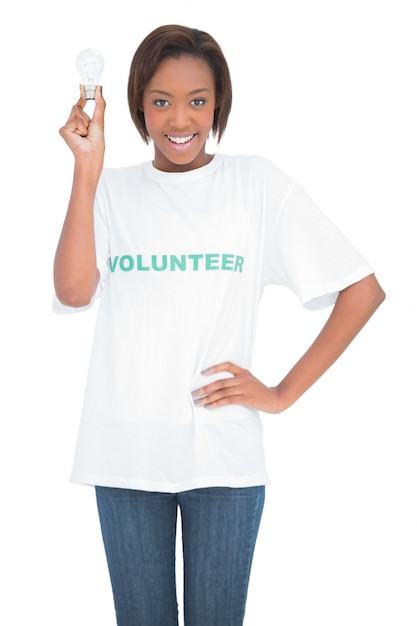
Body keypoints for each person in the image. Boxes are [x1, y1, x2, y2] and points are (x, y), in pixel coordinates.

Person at [54, 24, 385, 626]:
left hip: (224, 457)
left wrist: (281, 394)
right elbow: (74, 291)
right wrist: (87, 167)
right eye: (161, 101)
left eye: (197, 101)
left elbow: (362, 289)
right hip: (125, 453)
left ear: (218, 104)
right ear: (138, 107)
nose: (180, 119)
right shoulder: (111, 191)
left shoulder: (255, 184)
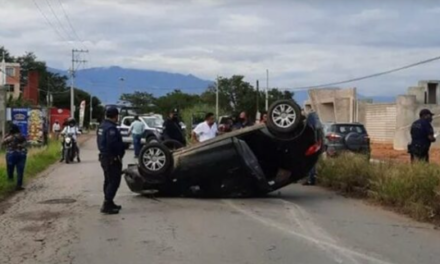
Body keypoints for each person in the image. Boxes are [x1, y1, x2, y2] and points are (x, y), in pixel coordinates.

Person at [97, 107, 125, 214]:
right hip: (111, 158)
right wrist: (119, 153)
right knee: (114, 181)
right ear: (115, 115)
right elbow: (112, 144)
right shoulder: (111, 128)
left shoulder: (102, 126)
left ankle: (109, 201)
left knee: (108, 180)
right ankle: (107, 204)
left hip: (104, 157)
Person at [2, 124, 27, 191]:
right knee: (20, 171)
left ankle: (10, 184)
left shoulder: (9, 137)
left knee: (10, 170)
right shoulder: (21, 136)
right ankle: (19, 185)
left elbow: (3, 142)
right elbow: (25, 143)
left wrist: (7, 135)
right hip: (21, 154)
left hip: (11, 155)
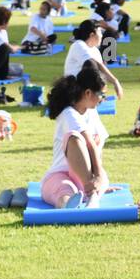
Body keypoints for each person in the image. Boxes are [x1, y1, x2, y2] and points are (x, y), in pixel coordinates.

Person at [39, 64, 109, 208]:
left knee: (99, 178)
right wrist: (97, 178)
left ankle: (92, 194)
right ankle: (72, 204)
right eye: (102, 95)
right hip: (61, 176)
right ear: (88, 93)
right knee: (74, 138)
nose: (104, 99)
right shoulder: (68, 114)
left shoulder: (92, 112)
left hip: (87, 179)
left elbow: (97, 143)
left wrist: (99, 178)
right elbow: (89, 143)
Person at [64, 19, 123, 98]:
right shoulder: (78, 45)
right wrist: (115, 81)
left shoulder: (94, 50)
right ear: (92, 35)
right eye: (100, 32)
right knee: (91, 64)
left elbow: (102, 68)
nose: (102, 35)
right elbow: (93, 63)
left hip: (85, 89)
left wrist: (103, 85)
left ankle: (95, 95)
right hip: (73, 89)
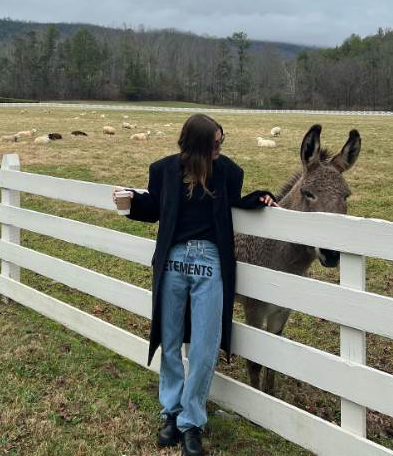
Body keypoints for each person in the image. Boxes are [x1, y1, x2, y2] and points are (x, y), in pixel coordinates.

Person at [113, 114, 277, 456]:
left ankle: (192, 422)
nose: (220, 147)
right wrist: (129, 202)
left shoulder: (228, 172)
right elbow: (155, 208)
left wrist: (259, 198)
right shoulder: (164, 170)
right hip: (172, 263)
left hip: (210, 263)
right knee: (170, 341)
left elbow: (237, 201)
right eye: (215, 142)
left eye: (222, 141)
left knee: (205, 344)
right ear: (198, 145)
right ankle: (170, 412)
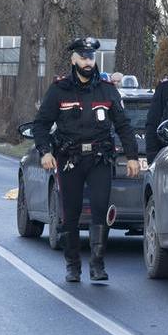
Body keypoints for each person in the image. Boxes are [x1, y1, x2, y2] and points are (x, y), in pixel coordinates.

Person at [32, 37, 142, 283]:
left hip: (99, 158)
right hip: (70, 159)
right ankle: (73, 265)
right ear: (73, 59)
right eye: (83, 57)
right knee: (71, 213)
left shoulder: (106, 89)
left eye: (91, 57)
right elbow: (41, 125)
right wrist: (45, 151)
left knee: (100, 209)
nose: (88, 62)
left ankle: (97, 264)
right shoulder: (59, 90)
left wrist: (132, 156)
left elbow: (123, 125)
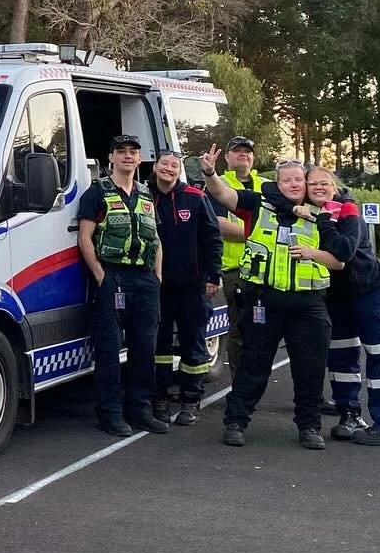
————
Task directions | Would you copy out, exactly and with no pictures, only the lines above from the one that contains "left eye: (222, 141)" through the one that contains "right shoulder: (59, 90)"?

Response below |
left eye: (222, 141)
left knee: (205, 344)
right ear: (198, 145)
right ankle: (170, 412)
Body keypoints for each person in the image. Boxes are [x1, y1, x2, y2] and points are (x, y), in pixel coordinates.

Person at [32, 37, 142, 283]:
left hip: (99, 158)
right hip: (70, 159)
right ankle: (73, 265)
right ear: (73, 59)
right eye: (83, 57)
right knee: (71, 213)
left shoulder: (106, 89)
left eye: (91, 57)
right elbow: (41, 125)
right wrist: (45, 151)
left knee: (100, 209)
nose: (88, 62)
left ankle: (97, 264)
right shoulder: (59, 90)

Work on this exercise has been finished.